Monday, September 21, 2009

Neo-Orthodoxy

Between the two world wars, the work of Barth and Bultmann spawned a new theological movement called neo-orthodoxy (or dialectical theology). Dominated by Barth and another Swiss theologian, Emil Brunner, three basic assumptions guided the approach of neo-orthodox theologians to biblical interpretation. First, God is a subject not an object (a “Thou” not an “It”). Thus, the Bible’s words cannot convey knowledge of God as abstract propositions; one can only know him in a personal encounter. Such encounters are so subjective, mysterious, and miraculous that they elude the objective measurements of science. Second, a great gulf separates the Bible’s transcendent God from fallen humanity.
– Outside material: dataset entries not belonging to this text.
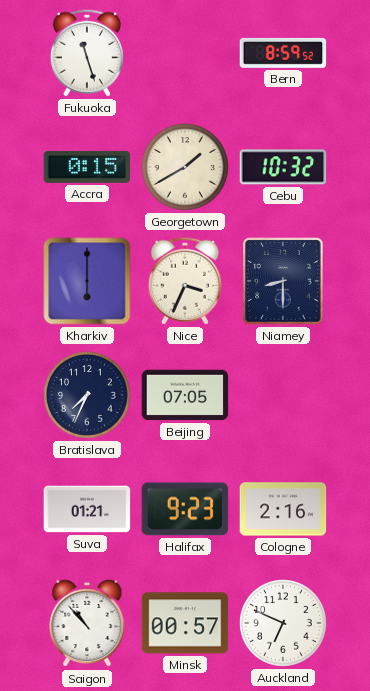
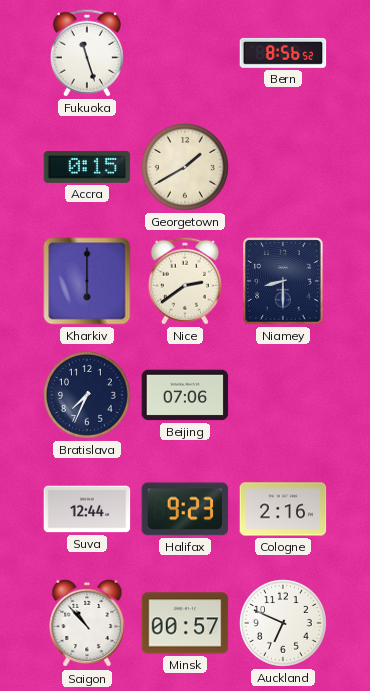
Bern: 8:59 -> 8:56
Cebu: 10:32 -> none
Nice: 3:34 -> 2:39
Beijing: 07:05 -> 07:06
Suva: 01:21 -> 12:44
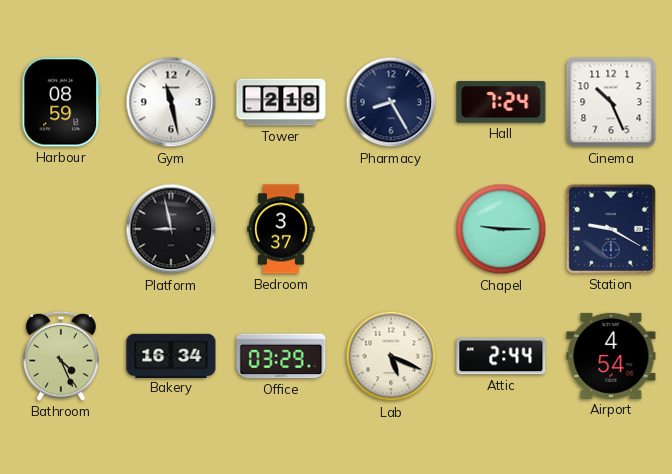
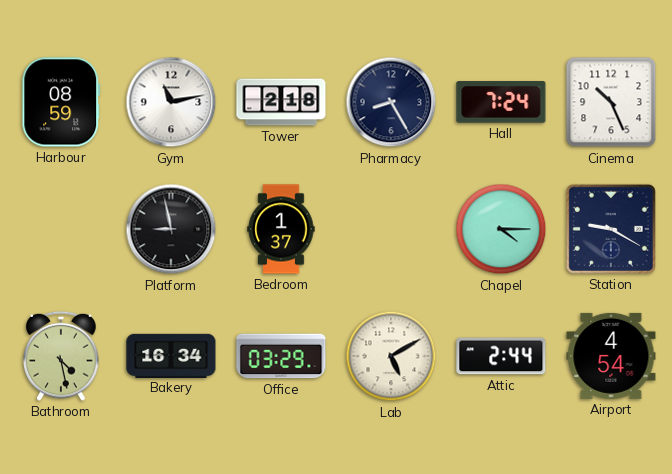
Gym: 11:28 -> 11:13
Bedroom: 3:37 -> 1:37
Chapel: 9:15 -> 4:15
Bathroom: 4:26 -> 4:28
Lab: 5:19 -> 5:10
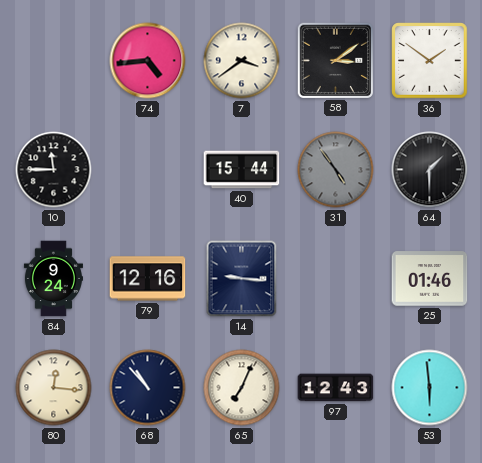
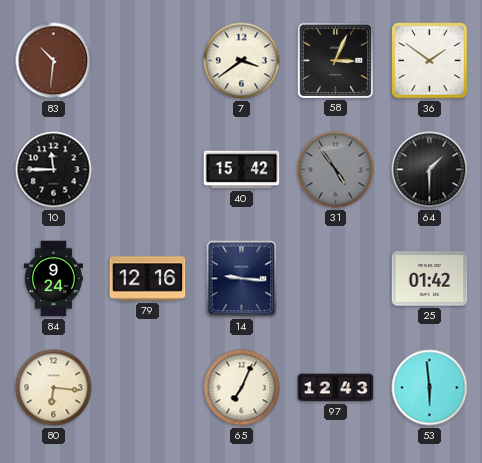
83: none -> 10:31
74: 4:44 -> none
58: 3:09 -> 3:04
40: 15:44 -> 15:42
25: 01:46 -> 01:42
80: 12:16 -> 6:16
68: 10:53 -> none
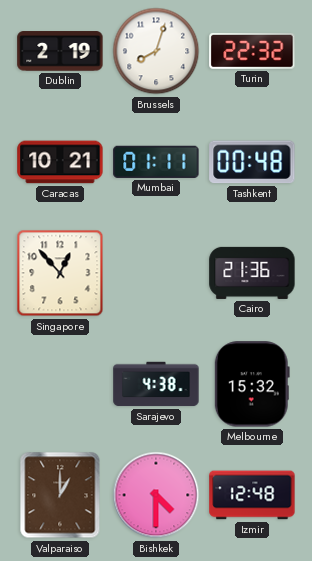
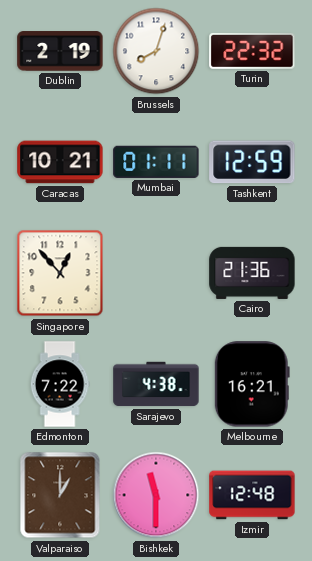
Tashkent: 00:48 -> 12:59
Edmonton: none -> 7:22
Melbourne: 15:32 -> 16:21
Bishkek: 4:30 -> 11:30
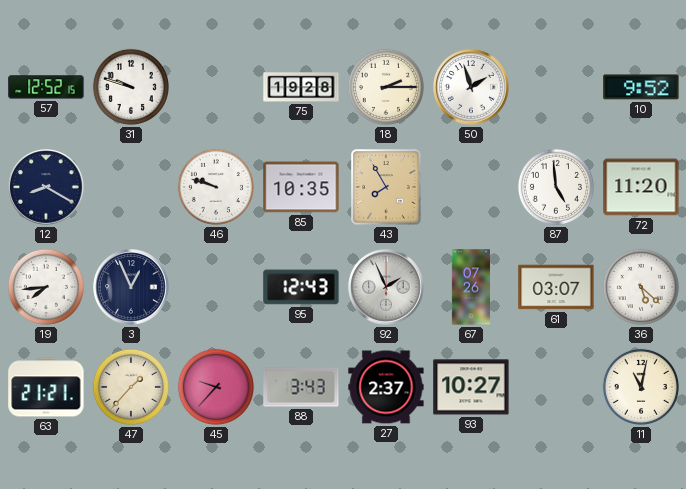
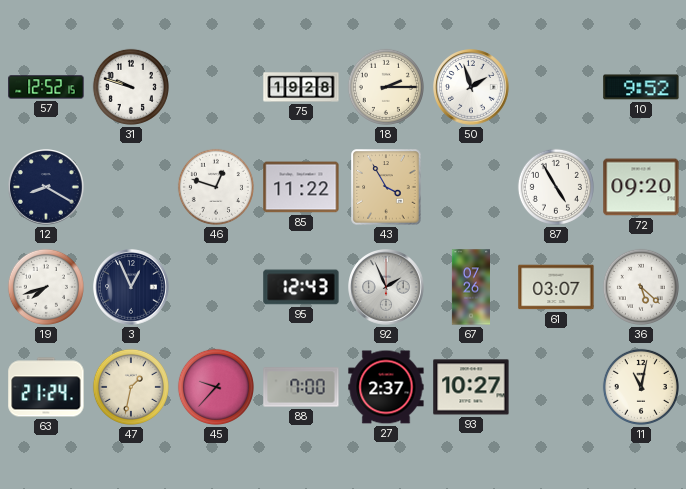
46: 9:48 -> 12:48
85: 10:35 -> 11:22
43: 7:55 -> 3:55
87: 4:59 -> 4:55
72: 11:20 -> 09:20
19: 7:44 -> 7:42
63: 21:21 -> 21:24
47: 1:37 -> 1:32
88: 3:43 -> 7:00
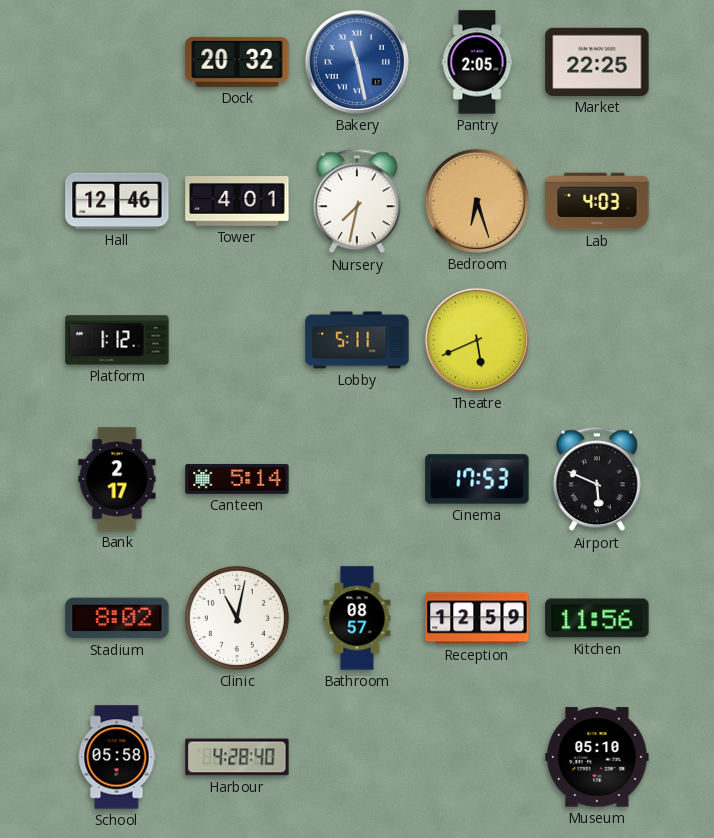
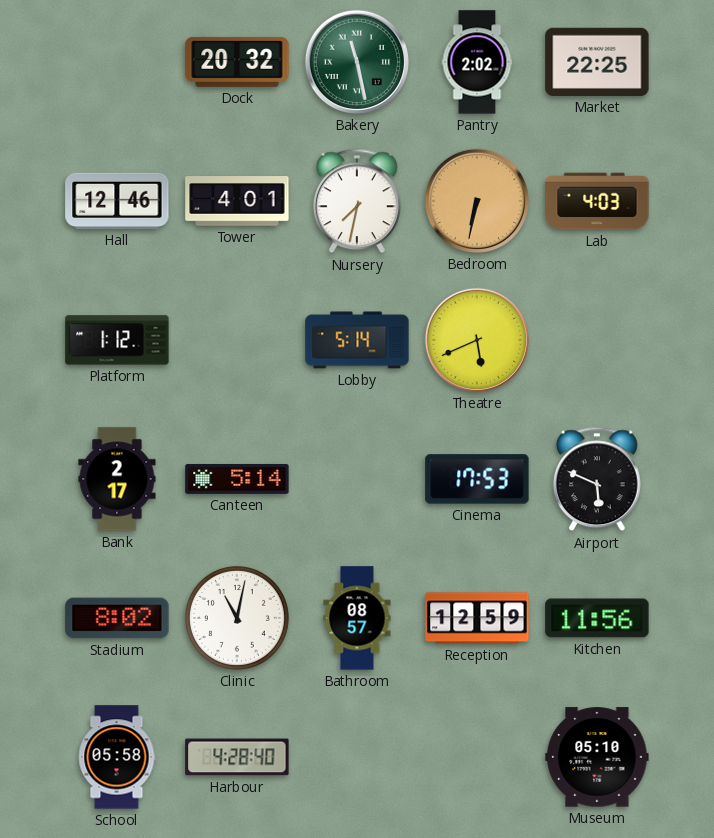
Bakery dial: blue -> green
Pantry: 2:05 -> 2:02
Bedroom: 6:27 -> 6:32
Lobby: 5:11 -> 5:14
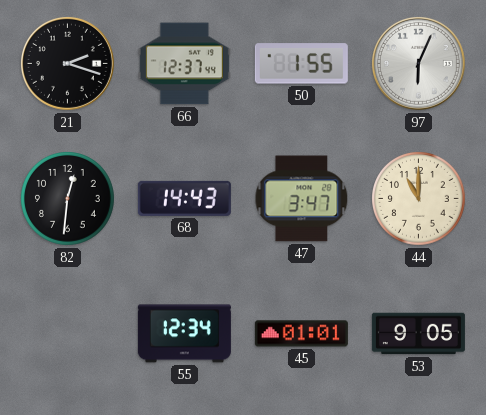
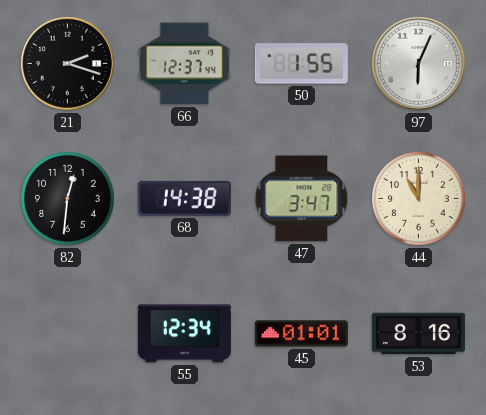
68: 14:43 -> 14:38
53: 9:05 -> 8:16
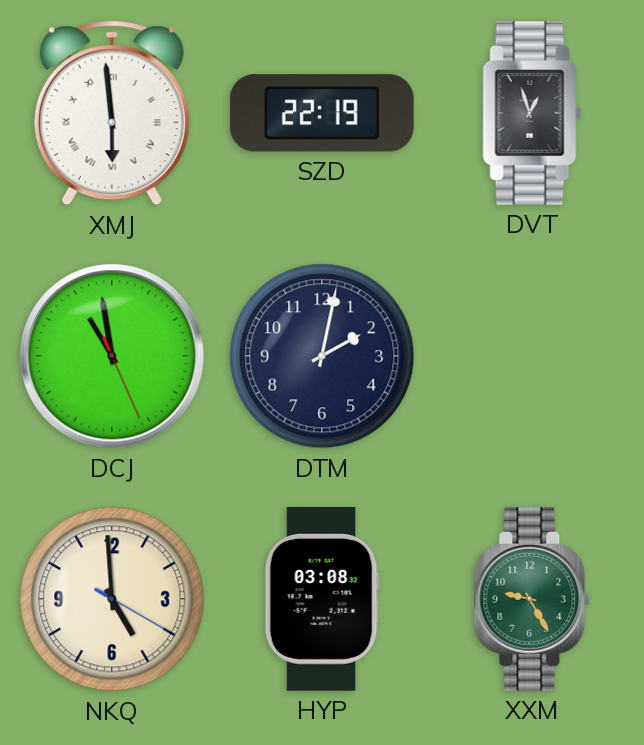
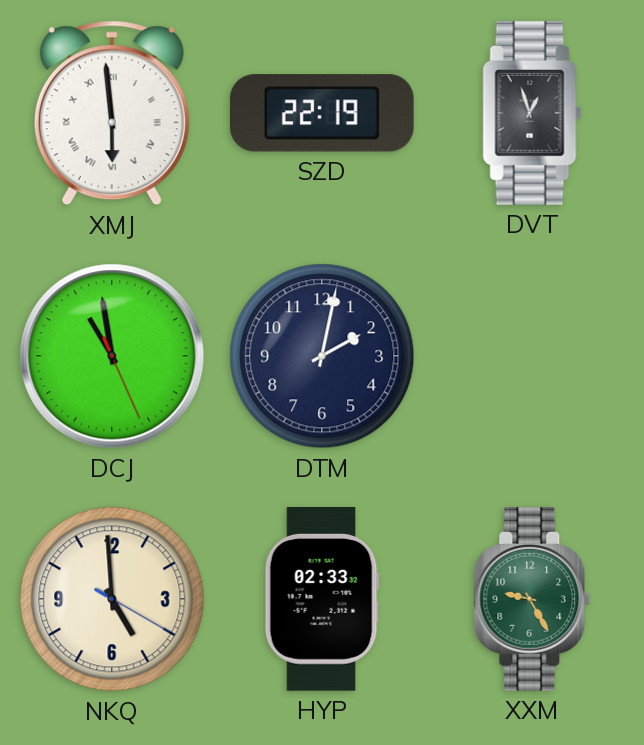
HYP: 03:08 -> 02:33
Indeed, he is so transcendent that only myths can bridge this gulf and reveal him to people. Thus, neo-orthodoxy downplayed the historicity of biblical events, preferring to view them as myths that conveyed theological truth in historical dress. Third, neo-orthodox theologians believed that truth was ultimately paradoxical in nature. Hence, they accepted opposite biblical ideas as paradoxes, thereby implicitly denying that any type of underlying rational coherence bound the diverse ideas of Scripture together.

William Klein, Craig Blomberg, and Robert Hubbard, Introduction to Biblical Interpretation (Dallas: Word, 1993) 48.